Un día, al llegar la primavera, Lucas fue con su clase de excusión. Esta vez tocaba un destino sorpresa, pero la profesora les dijo que iban a aprender mucho y que a algunos iba a cambiarles la forma de ver las cosas. Lucas estuvo super intrigado durante todo el trayecto en autobús.
Al llegar al destino, no entendió nada durante los primeros minutos. Enormes cintas transportadoras plagadas de basura. En una vio plásticos y latas de refrescos, en otra, botes de cristal, en otra, cartones. No entendía para qué alguien querría acumular toda esa basura.
Luego pensó que nunca en sus 10 años de vida se había preguntado a dónde iba a parar todos los desperdicios que desechaban en casa. Su familia los tiraba al contenedor y se olvidaba. Lucas tiraba el vaso del yogur o la piel de la naranja sin pensar más allá. Arrojaba la lata de refresco o las espinas del pescado sin darse cuenta de que a lo mejor no estaba haciendo las cosas bien.
En la planta de reciclaje, pues ese había sido el misterioso destino de la excursión escolar, le explicaron lo importante que era separar los desechos para reciclarlos. Se trataba de darles una segunda vida porque, como les insistieron mucho, los recursos no son ilimitados en la Tierra.
Lucas volvió a su casa con la mentalidad totalmente cambiada. Había visto en primera persona todo lo que se podía hacer con la basura que ellos creían inservible. Les explicó a sus padres que debían ir a comprar contenedores de diferentes colores para separar las cosas y después depositarlas en los contenedores correspondientes.

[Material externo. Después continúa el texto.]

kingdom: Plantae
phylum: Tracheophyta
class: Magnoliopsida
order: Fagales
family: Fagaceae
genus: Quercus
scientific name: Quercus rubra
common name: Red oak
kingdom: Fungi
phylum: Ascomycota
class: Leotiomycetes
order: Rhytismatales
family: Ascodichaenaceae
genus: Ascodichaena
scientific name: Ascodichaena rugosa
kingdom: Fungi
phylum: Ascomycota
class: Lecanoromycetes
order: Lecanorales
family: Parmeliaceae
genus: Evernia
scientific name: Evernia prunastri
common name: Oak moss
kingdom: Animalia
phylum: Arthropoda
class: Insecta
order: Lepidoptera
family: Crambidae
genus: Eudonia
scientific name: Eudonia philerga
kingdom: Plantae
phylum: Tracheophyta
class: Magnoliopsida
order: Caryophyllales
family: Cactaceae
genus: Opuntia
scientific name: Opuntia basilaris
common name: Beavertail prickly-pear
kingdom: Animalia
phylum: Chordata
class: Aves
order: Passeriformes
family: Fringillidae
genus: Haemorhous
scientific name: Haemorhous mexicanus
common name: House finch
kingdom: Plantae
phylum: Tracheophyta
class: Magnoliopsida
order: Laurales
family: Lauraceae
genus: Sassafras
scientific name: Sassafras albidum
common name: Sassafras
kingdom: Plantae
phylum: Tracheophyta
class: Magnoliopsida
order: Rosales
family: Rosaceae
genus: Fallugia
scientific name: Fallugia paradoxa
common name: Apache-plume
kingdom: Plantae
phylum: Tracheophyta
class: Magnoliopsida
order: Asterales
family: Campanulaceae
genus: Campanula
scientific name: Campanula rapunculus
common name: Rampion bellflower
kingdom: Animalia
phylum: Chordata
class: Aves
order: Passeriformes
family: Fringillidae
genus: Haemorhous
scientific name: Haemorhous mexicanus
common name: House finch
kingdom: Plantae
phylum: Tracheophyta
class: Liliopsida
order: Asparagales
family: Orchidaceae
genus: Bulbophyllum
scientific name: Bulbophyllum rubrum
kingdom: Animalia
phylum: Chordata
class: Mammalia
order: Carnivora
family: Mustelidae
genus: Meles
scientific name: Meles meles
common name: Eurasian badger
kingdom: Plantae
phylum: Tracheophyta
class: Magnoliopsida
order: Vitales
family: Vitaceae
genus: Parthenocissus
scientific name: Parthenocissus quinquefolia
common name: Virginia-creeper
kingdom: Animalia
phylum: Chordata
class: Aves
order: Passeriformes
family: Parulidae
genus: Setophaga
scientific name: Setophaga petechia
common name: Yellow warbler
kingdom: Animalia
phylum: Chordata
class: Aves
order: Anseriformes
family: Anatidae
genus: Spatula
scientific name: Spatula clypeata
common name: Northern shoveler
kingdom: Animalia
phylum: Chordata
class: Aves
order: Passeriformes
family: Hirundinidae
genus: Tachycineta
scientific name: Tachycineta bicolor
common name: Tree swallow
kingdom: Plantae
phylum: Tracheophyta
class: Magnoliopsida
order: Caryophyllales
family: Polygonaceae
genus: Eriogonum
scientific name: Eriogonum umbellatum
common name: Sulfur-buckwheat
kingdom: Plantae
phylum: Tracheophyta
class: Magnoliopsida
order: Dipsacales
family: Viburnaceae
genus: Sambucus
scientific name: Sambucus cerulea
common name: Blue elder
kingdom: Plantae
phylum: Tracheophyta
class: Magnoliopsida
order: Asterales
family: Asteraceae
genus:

Los padres de Lucas no parecían muy convencidos, pero cuando vieron a su hijo empezar a poner aquellos consejos en práctica decidieron imitarle. Pronto se dieron cuenta de que no era tan aparatoso como pensaban. Cada día de la semana, a parte de la basura orgánica, bajaban los envases, el vidrio, el papel…. Incluso los restos de comida se podían aprovechar. Como vivían en una casa con jardín, instalaron un cubo enorme para que poco a poco la basura orgánica, los restos de alimentos, se fuesen convirtiendo en abono para las plantas y árboles.